# RECORDED DATA start
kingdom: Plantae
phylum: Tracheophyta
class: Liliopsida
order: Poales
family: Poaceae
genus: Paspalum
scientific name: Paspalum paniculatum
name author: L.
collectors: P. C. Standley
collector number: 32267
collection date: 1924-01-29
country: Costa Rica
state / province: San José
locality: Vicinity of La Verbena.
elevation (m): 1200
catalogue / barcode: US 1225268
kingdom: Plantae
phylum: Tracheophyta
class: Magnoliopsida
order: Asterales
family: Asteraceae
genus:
# RECORDED DATA end
- _WHAT THIS TASK INVOLVES_:
Convert every line of the items above into a JSON list of strings, with one string for each line and blank lines left out.

- _ANSWER TO THE PROBLEM_:
[
  "kingdom: Plantae",
  "phylum: Tracheophyta",
  "class: Liliopsida",
  "order: Poales",
  "family: Poaceae",
  "genus: Paspalum",
  "scientific name: Paspalum paniculatum",
  "name author: L.",
  "collectors: P. C. Standley",
  "collector number: 32267",
  "collection date: 1924-01-29",
  "country: Costa Rica",
  "state / province: San José",
  "locality: Vicinity of La Verbena.",
  "elevation (m): 1200",
  "catalogue / barcode: US 1225268",
  "kingdom: Plantae",
  "phylum: Tracheophyta",
  "class: Magnoliopsida",
  "order: Asterales",
  "family: Asteraceae",
  "genus:"
]